What is expected: Begin your copy at the line with "DC Universe" in the records below and end it at the line with "jasa tukang bangunan", restating each line word for word; omit the pictures.

* * * * * * *

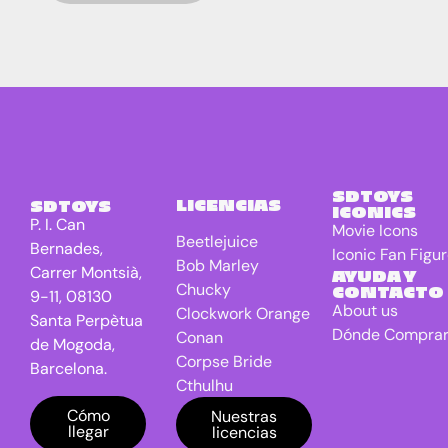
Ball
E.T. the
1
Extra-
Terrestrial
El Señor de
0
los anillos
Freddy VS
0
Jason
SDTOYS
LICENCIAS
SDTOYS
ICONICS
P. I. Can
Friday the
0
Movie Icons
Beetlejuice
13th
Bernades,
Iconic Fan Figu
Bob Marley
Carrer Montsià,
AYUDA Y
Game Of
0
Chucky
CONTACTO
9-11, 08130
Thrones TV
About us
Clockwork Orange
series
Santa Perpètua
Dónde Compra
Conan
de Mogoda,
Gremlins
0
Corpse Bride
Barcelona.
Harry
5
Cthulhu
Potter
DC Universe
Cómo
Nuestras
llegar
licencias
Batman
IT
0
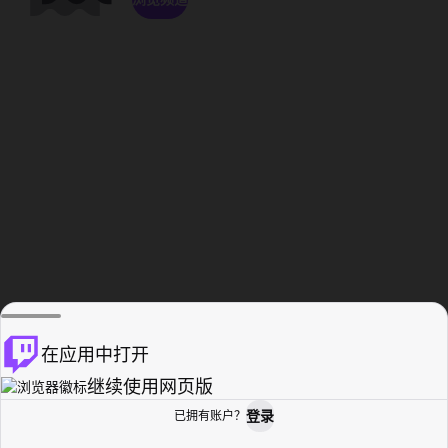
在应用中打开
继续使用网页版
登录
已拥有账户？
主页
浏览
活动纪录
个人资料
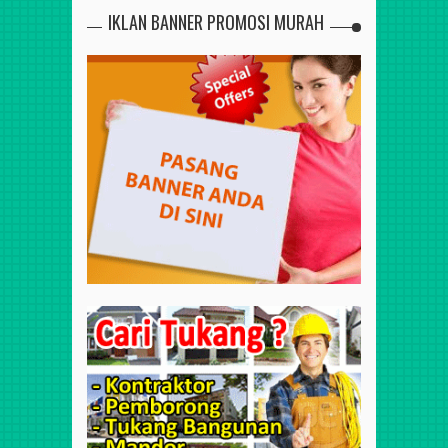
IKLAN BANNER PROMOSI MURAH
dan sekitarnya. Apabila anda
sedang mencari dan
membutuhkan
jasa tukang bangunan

* * * * * * *

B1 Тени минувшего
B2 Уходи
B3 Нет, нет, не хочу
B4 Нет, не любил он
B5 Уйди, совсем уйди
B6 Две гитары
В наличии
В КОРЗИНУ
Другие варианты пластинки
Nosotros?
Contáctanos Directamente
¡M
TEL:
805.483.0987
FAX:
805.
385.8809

* * * * * * *

Task result:
DC Universe
Cómo
Nuestras
llegar
licencias
Batman
IT
0
在应用中打开
继续使用网页版
登录
已拥有账户？
主页
浏览
活动纪录
个人资料
IKLAN BANNER PROMOSI MURAH
dan sekitarnya. Apabila anda
sedang mencari dan
membutuhkan
jasa tukang bangunan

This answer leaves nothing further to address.